BEGIN Exercise data

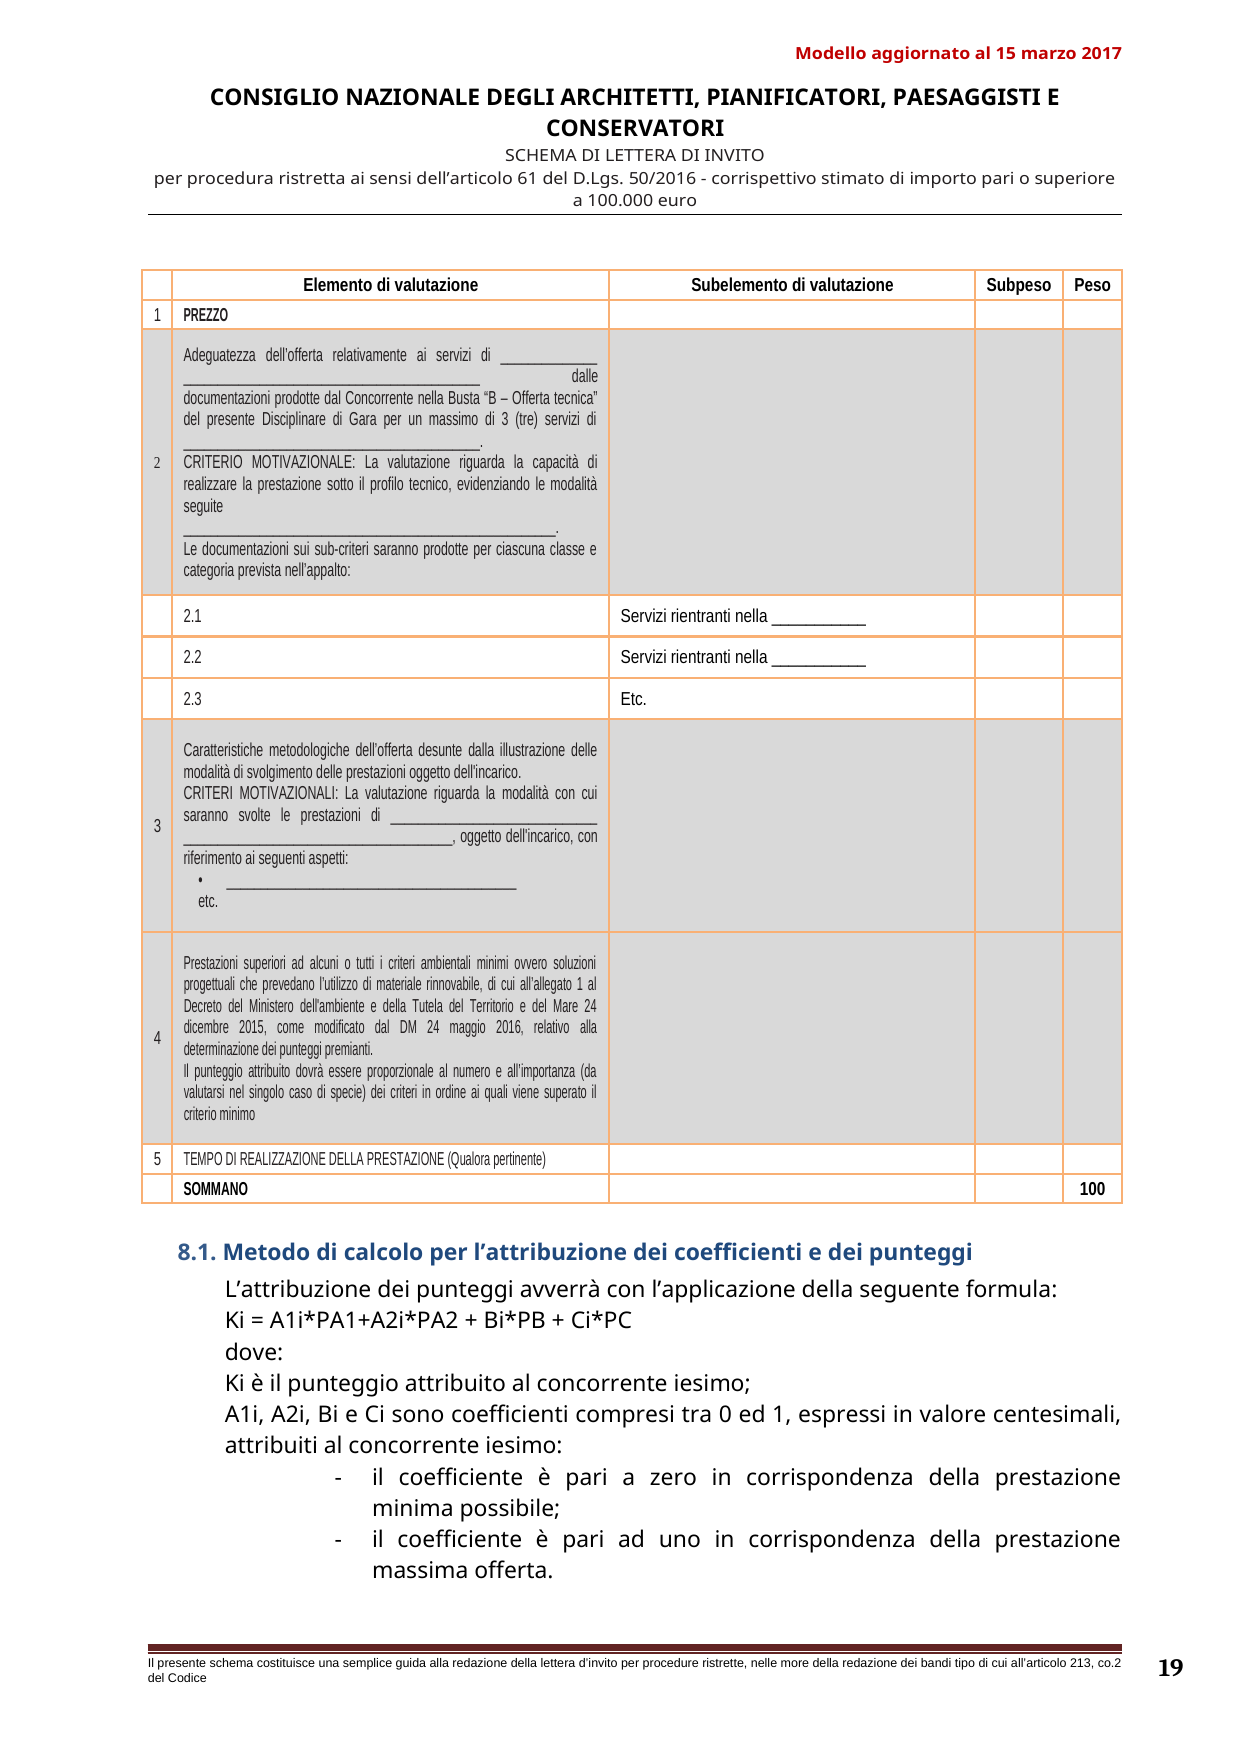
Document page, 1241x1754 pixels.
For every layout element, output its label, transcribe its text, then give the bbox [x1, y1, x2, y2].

list il coefficiente è pari ad uno in corrispondenza della prestazione massima offerta. [334, 1523, 1122, 1586]
table_cell 4 [143, 933, 171, 1143]
table_header Peso [1064, 271, 1121, 299]
table_cell Servizi rientranti nella ___________ [610, 638, 974, 677]
table_cell Prestazioni superiori ad alcuni o tutti i criteri ambientali minimi ovvero soluzioni progettuali che prevedano l’utilizzo di materiale rinnovabile, di cui all’allegato 1 al Decreto del Ministero dell'ambiente e della Tutela del Territorio e del Mare 24 dicembre 2015, come modificato dal DM 24 maggio 2016, relativo alla determinazione dei punteggi premianti. Il punteggio attribuito dovrà essere proporzionale al numero e all’importanza (da valutarsi nel singolo caso di specie) dei criteri in ordine ai quali viene superato il criterio minimo [173, 933, 608, 1143]
table_cell [610, 1145, 974, 1173]
text dove: [224, 1336, 1122, 1367]
table_cell SOMMANO [173, 1175, 608, 1202]
table_cell [610, 301, 974, 328]
table_cell [976, 679, 1062, 718]
table_header Subelemento di valutazione [610, 271, 974, 299]
table_cell TEMPO DI REALIZZAZIONE DELLA PRESTAZIONE (Qualora pertinente) [173, 1145, 608, 1173]
table_cell [976, 330, 1062, 594]
table_cell [610, 330, 974, 594]
table_header [143, 271, 171, 299]
table_cell [1064, 330, 1121, 594]
table_header Elemento di valutazione [173, 271, 608, 299]
table_cell [610, 720, 974, 931]
table_cell 2.1 [173, 596, 608, 635]
table_cell [976, 1175, 1062, 1202]
table_cell [143, 679, 171, 718]
table_cell [1064, 720, 1121, 931]
table_cell [1064, 301, 1121, 328]
table_cell [976, 596, 1062, 635]
table_cell 3 [143, 720, 171, 931]
table_cell 2 [143, 330, 171, 594]
table_cell [610, 933, 974, 1143]
table_cell 100 [1064, 1175, 1121, 1202]
table_cell [976, 1145, 1062, 1173]
table_header Subpeso [976, 271, 1062, 299]
list il coefficiente è pari a zero in corrispondenza della prestazione minima possibile; [334, 1461, 1122, 1523]
table_cell 2.2 [173, 638, 608, 677]
table_cell [143, 638, 171, 677]
table_cell 1 [143, 301, 171, 328]
table_cell [976, 638, 1062, 677]
table_cell PREZZO [173, 301, 608, 328]
table_cell Servizi rientranti nella ___________ [610, 596, 974, 635]
table_cell [976, 933, 1062, 1143]
table_cell [1064, 596, 1121, 635]
text L’attribuzione dei punteggi avverrà con l’applicazione della seguente formula: [224, 1273, 1122, 1304]
table_cell 2.3 [173, 679, 608, 718]
list Metodo di calcolo per l’attribuzione dei coefficienti e dei punteggi [177, 1236, 1122, 1267]
table_cell [610, 1175, 974, 1202]
text A1i, A2i, Bi e Ci sono coefficienti compresi tra 0 ed 1, espressi in valore centesimali, attribuiti al concorrente iesimo: [224, 1398, 1122, 1461]
table_cell [1064, 638, 1121, 677]
text Ki = A1i*PA1+A2i*PA2 + Bi*PB + Ci*PC [224, 1304, 1122, 1336]
table_cell Caratteristiche metodologiche dell’offerta desunte dalla illustrazione delle modalità di svolgimento delle prestazioni oggetto dell'incarico. CRITERI MOTIVAZIONALI: La valutazione riguarda la modalità con cui saranno svolte le prestazioni di ______________________________ _______________________________________, oggetto dell'incarico, con riferimento ai seguenti aspetti: • __________________________________________ etc. [173, 720, 608, 931]
table_cell 5 [143, 1145, 171, 1173]
table_cell [976, 301, 1062, 328]
table_cell [1064, 1145, 1121, 1173]
table_cell [1064, 679, 1121, 718]
table_cell [143, 1175, 171, 1202]
table_cell Adeguatezza dell’offerta relativamente ai servizi di ______________ ___________________________________________ dalle documentazioni prodotte dal Concorrente nella Busta “B – Offerta tecnica” del presente Disciplinare di Gara per un massimo di 3 (tre) servizi di ___________________________________________. CRITERIO MOTIVAZIONALE: La valutazione riguarda la capacità di realizzare la prestazione sotto il profilo tecnico, evidenziando le modalità seguite ______________________________________________________. Le documentazioni sui sub-criteri saranno prodotte per ciascuna classe e categoria prevista nell’appalto: [173, 330, 608, 594]
table_cell Etc. [610, 679, 974, 718]
table_cell [1064, 933, 1121, 1143]
table_cell [976, 720, 1062, 931]
text Ki è il punteggio attribuito al concorrente iesimo; [224, 1367, 1122, 1398]
table_cell [143, 596, 171, 635]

END Exercise data

Pictures aside, return all of the material exactly as written.

Document page, 1241x1754 pixels.
For every layout element, output its label, transcribe its text, then give the bbox [x1, y1, x2, y2].

list il coefficiente è pari ad uno in corrispondenza della prestazione massima offerta. [334, 1523, 1122, 1586]
table_cell 4 [143, 933, 171, 1143]
table_header Peso [1064, 271, 1121, 299]
table_cell Servizi rientranti nella ___________ [610, 638, 974, 677]
table_cell Prestazioni superiori ad alcuni o tutti i criteri ambientali minimi ovvero soluzioni progettuali che prevedano l’utilizzo di materiale rinnovabile, di cui all’allegato 1 al Decreto del Ministero dell'ambiente e della Tutela del Territorio e del Mare 24 dicembre 2015, come modificato dal DM 24 maggio 2016, relativo alla determinazione dei punteggi premianti. Il punteggio attribuito dovrà essere proporzionale al numero e all’importanza (da valutarsi nel singolo caso di specie) dei criteri in ordine ai quali viene superato il criterio minimo [173, 933, 608, 1143]
table_cell [610, 1145, 974, 1173]
text dove: [224, 1336, 1122, 1367]
table_cell SOMMANO [173, 1175, 608, 1202]
table_cell [610, 301, 974, 328]
table_cell [976, 679, 1062, 718]
table_header Subelemento di valutazione [610, 271, 974, 299]
table_cell TEMPO DI REALIZZAZIONE DELLA PRESTAZIONE (Qualora pertinente) [173, 1145, 608, 1173]
table_cell [976, 330, 1062, 594]
table_cell [610, 330, 974, 594]
table_header [143, 271, 171, 299]
table_cell [1064, 330, 1121, 594]
table_header Elemento di valutazione [173, 271, 608, 299]
table_cell [610, 720, 974, 931]
table_cell 2.1 [173, 596, 608, 635]
table_cell [976, 1175, 1062, 1202]
table_cell [143, 679, 171, 718]
table_cell [1064, 720, 1121, 931]
table_cell [1064, 301, 1121, 328]
table_cell [976, 596, 1062, 635]
table_cell 3 [143, 720, 171, 931]
table_cell 2 [143, 330, 171, 594]
table_cell [610, 933, 974, 1143]
table_cell 100 [1064, 1175, 1121, 1202]
table_cell [976, 1145, 1062, 1173]
table_header Subpeso [976, 271, 1062, 299]
list il coefficiente è pari a zero in corrispondenza della prestazione minima possibile; [334, 1461, 1122, 1523]
table_cell 2.2 [173, 638, 608, 677]
table_cell [143, 638, 171, 677]
table_cell 1 [143, 301, 171, 328]
table_cell [976, 638, 1062, 677]
table_cell PREZZO [173, 301, 608, 328]
table_cell Servizi rientranti nella ___________ [610, 596, 974, 635]
table_cell [976, 933, 1062, 1143]
table_cell [1064, 596, 1121, 635]
text L’attribuzione dei punteggi avverrà con l’applicazione della seguente formula: [224, 1273, 1122, 1304]
table_cell 2.3 [173, 679, 608, 718]
list Metodo di calcolo per l’attribuzione dei coefficienti e dei punteggi [177, 1236, 1122, 1267]
table_cell [610, 1175, 974, 1202]
text A1i, A2i, Bi e Ci sono coefficienti compresi tra 0 ed 1, espressi in valore centesimali, attribuiti al concorrente iesimo: [224, 1398, 1122, 1461]
table_cell [1064, 638, 1121, 677]
text Ki = A1i*PA1+A2i*PA2 + Bi*PB + Ci*PC [224, 1304, 1122, 1336]
table_cell Caratteristiche metodologiche dell’offerta desunte dalla illustrazione delle modalità di svolgimento delle prestazioni oggetto dell'incarico. CRITERI MOTIVAZIONALI: La valutazione riguarda la modalità con cui saranno svolte le prestazioni di ______________________________ _______________________________________, oggetto dell'incarico, con riferimento ai seguenti aspetti: • __________________________________________ etc. [173, 720, 608, 931]
table_cell 5 [143, 1145, 171, 1173]
table_cell [976, 301, 1062, 328]
table_cell [1064, 1145, 1121, 1173]
table_cell [1064, 679, 1121, 718]
table_cell [143, 1175, 171, 1202]
table_cell Adeguatezza dell’offerta relativamente ai servizi di ______________ ___________________________________________ dalle documentazioni prodotte dal Concorrente nella Busta “B – Offerta tecnica” del presente Disciplinare di Gara per un massimo di 3 (tre) servizi di ___________________________________________. CRITERIO MOTIVAZIONALE: La valutazione riguarda la capacità di realizzare la prestazione sotto il profilo tecnico, evidenziando le modalità seguite ______________________________________________________. Le documentazioni sui sub-criteri saranno prodotte per ciascuna classe e categoria prevista nell’appalto: [173, 330, 608, 594]
table_cell Etc. [610, 679, 974, 718]
table_cell [1064, 933, 1121, 1143]
table_cell [976, 720, 1062, 931]
text Ki è il punteggio attribuito al concorrente iesimo; [224, 1367, 1122, 1398]
table_cell [143, 596, 171, 635]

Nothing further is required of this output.